**YOUR TASK**
Transcribe the listing in full, excluding any pictures.

○ ○ ○ ○

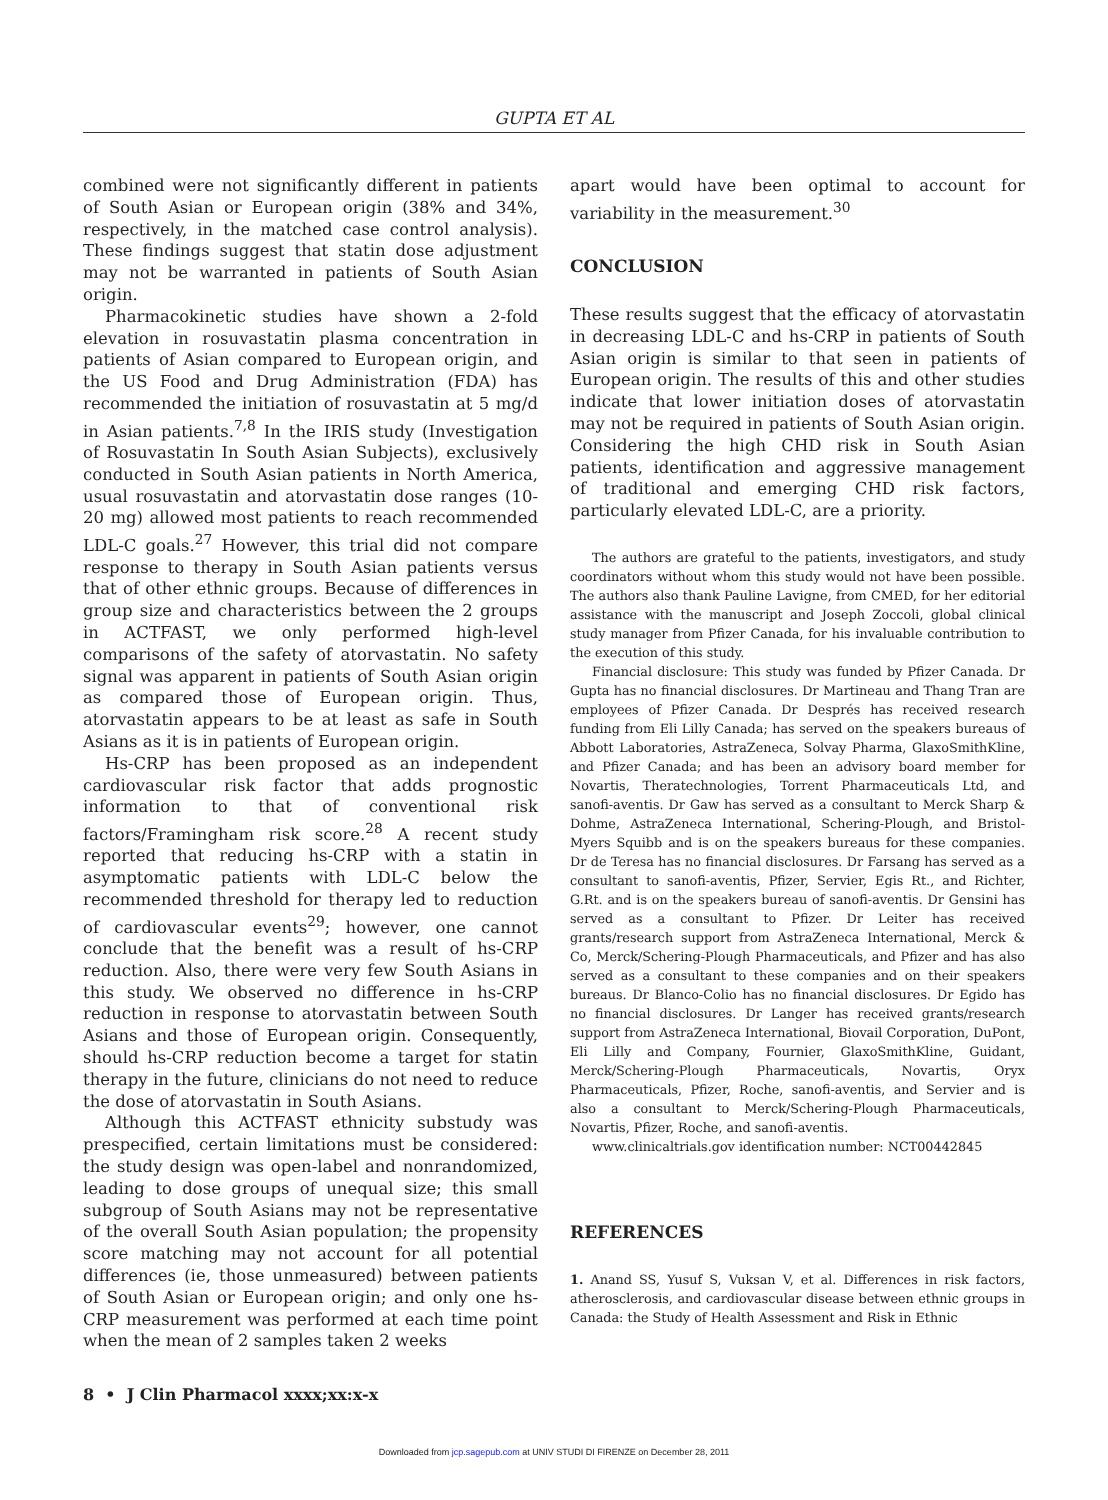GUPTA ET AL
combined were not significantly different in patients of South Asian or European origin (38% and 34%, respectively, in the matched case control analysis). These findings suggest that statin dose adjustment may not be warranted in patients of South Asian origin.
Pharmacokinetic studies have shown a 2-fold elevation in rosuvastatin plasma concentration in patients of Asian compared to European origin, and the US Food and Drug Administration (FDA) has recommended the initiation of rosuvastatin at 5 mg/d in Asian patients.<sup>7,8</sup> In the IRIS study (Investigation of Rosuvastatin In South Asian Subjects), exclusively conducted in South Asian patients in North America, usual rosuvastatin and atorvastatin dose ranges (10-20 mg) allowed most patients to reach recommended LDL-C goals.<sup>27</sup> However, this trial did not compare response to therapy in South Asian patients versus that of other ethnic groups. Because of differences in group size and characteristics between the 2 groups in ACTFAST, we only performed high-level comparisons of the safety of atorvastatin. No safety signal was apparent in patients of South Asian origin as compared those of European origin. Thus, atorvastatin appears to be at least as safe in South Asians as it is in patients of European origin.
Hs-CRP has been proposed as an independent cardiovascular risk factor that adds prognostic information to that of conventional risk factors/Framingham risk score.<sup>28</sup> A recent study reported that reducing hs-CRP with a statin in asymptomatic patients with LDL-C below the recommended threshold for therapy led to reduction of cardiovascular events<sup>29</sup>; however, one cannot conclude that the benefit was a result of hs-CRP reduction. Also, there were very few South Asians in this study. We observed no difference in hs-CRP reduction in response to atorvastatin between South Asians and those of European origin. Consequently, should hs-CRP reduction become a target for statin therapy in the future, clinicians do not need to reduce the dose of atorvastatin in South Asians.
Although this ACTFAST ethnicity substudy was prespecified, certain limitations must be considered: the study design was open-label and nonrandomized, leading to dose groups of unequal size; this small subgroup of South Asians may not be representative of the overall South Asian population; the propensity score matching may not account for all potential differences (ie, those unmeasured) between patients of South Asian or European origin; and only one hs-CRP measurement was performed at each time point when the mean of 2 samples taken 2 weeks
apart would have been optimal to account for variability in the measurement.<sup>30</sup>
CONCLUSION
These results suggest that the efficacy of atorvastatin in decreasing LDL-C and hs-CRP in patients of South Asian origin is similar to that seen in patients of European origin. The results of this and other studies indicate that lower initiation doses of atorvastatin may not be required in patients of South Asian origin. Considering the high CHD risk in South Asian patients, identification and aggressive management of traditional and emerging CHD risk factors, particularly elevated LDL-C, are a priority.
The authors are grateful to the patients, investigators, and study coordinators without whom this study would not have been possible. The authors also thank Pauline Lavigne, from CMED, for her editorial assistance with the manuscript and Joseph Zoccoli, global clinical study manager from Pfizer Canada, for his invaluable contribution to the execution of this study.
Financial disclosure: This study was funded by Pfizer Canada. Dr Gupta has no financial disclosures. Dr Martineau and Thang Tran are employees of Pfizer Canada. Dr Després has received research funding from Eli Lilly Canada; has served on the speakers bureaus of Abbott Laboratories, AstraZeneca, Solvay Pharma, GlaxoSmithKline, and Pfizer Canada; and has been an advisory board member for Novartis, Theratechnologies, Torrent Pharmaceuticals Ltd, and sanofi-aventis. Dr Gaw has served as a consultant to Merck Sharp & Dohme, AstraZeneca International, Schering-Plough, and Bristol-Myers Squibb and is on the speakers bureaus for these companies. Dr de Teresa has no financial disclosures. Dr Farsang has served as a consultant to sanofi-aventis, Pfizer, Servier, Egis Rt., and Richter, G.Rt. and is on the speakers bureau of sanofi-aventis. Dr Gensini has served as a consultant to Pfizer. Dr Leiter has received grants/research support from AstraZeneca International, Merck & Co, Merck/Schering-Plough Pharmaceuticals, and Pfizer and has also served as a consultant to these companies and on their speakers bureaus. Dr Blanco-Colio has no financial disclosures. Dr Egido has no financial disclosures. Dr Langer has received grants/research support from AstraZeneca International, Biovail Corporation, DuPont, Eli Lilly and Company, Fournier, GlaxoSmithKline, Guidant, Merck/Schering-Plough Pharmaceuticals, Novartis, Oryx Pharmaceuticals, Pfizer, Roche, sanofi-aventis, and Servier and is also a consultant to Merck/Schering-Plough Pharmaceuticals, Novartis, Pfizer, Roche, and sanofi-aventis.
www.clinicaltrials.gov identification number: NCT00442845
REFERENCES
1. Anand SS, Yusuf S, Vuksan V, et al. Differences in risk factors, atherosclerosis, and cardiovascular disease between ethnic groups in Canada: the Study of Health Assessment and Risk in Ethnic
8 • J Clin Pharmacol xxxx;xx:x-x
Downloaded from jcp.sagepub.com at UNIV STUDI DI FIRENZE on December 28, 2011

○ ○ ○ ○

**TASK SOLUTION**
GUPTA ET AL
combined were not significantly different in patients of South Asian or European origin (38% and 34%, respectively, in the matched case control analysis). These findings suggest that statin dose adjustment may not be warranted in patients of South Asian origin.
Pharmacokinetic studies have shown a 2-fold elevation in rosuvastatin plasma concentration in patients of Asian compared to European origin, and the US Food and Drug Administration (FDA) has recommended the initiation of rosuvastatin at 5 mg/d in Asian patients.<sup>7,8</sup> In the IRIS study (Investigation of Rosuvastatin In South Asian Subjects), exclusively conducted in South Asian patients in North America, usual rosuvastatin and atorvastatin dose ranges (10-20 mg) allowed most patients to reach recommended LDL-C goals.<sup>27</sup> However, this trial did not compare response to therapy in South Asian patients versus that of other ethnic groups. Because of differences in group size and characteristics between the 2 groups in ACTFAST, we only performed high-level comparisons of the safety of atorvastatin. No safety signal was apparent in patients of South Asian origin as compared those of European origin. Thus, atorvastatin appears to be at least as safe in South Asians as it is in patients of European origin.
Hs-CRP has been proposed as an independent cardiovascular risk factor that adds prognostic information to that of conventional risk factors/Framingham risk score.<sup>28</sup> A recent study reported that reducing hs-CRP with a statin in asymptomatic patients with LDL-C below the recommended threshold for therapy led to reduction of cardiovascular events<sup>29</sup>; however, one cannot conclude that the benefit was a result of hs-CRP reduction. Also, there were very few South Asians in this study. We observed no difference in hs-CRP reduction in response to atorvastatin between South Asians and those of European origin. Consequently, should hs-CRP reduction become a target for statin therapy in the future, clinicians do not need to reduce the dose of atorvastatin in South Asians.
Although this ACTFAST ethnicity substudy was prespecified, certain limitations must be considered: the study design was open-label and nonrandomized, leading to dose groups of unequal size; this small subgroup of South Asians may not be representative of the overall South Asian population; the propensity score matching may not account for all potential differences (ie, those unmeasured) between patients of South Asian or European origin; and only one hs-CRP measurement was performed at each time point when the mean of 2 samples taken 2 weeks
apart would have been optimal to account for variability in the measurement.<sup>30</sup>
CONCLUSION
These results suggest that the efficacy of atorvastatin in decreasing LDL-C and hs-CRP in patients of South Asian origin is similar to that seen in patients of European origin. The results of this and other studies indicate that lower initiation doses of atorvastatin may not be required in patients of South Asian origin. Considering the high CHD risk in South Asian patients, identification and aggressive management of traditional and emerging CHD risk factors, particularly elevated LDL-C, are a priority.
The authors are grateful to the patients, investigators, and study coordinators without whom this study would not have been possible. The authors also thank Pauline Lavigne, from CMED, for her editorial assistance with the manuscript and Joseph Zoccoli, global clinical study manager from Pfizer Canada, for his invaluable contribution to the execution of this study.
Financial disclosure: This study was funded by Pfizer Canada. Dr Gupta has no financial disclosures. Dr Martineau and Thang Tran are employees of Pfizer Canada. Dr Després has received research funding from Eli Lilly Canada; has served on the speakers bureaus of Abbott Laboratories, AstraZeneca, Solvay Pharma, GlaxoSmithKline, and Pfizer Canada; and has been an advisory board member for Novartis, Theratechnologies, Torrent Pharmaceuticals Ltd, and sanofi-aventis. Dr Gaw has served as a consultant to Merck Sharp & Dohme, AstraZeneca International, Schering-Plough, and Bristol-Myers Squibb and is on the speakers bureaus for these companies. Dr de Teresa has no financial disclosures. Dr Farsang has served as a consultant to sanofi-aventis, Pfizer, Servier, Egis Rt., and Richter, G.Rt. and is on the speakers bureau of sanofi-aventis. Dr Gensini has served as a consultant to Pfizer. Dr Leiter has received grants/research support from AstraZeneca International, Merck & Co, Merck/Schering-Plough Pharmaceuticals, and Pfizer and has also served as a consultant to these companies and on their speakers bureaus. Dr Blanco-Colio has no financial disclosures. Dr Egido has no financial disclosures. Dr Langer has received grants/research support from AstraZeneca International, Biovail Corporation, DuPont, Eli Lilly and Company, Fournier, GlaxoSmithKline, Guidant, Merck/Schering-Plough Pharmaceuticals, Novartis, Oryx Pharmaceuticals, Pfizer, Roche, sanofi-aventis, and Servier and is also a consultant to Merck/Schering-Plough Pharmaceuticals, Novartis, Pfizer, Roche, and sanofi-aventis.
www.clinicaltrials.gov identification number: NCT00442845
REFERENCES
1. Anand SS, Yusuf S, Vuksan V, et al. Differences in risk factors, atherosclerosis, and cardiovascular disease between ethnic groups in Canada: the Study of Health Assessment and Risk in Ethnic
8 • J Clin Pharmacol xxxx;xx:x-x
Downloaded from jcp.sagepub.com at UNIV STUDI DI FIRENZE on December 28, 2011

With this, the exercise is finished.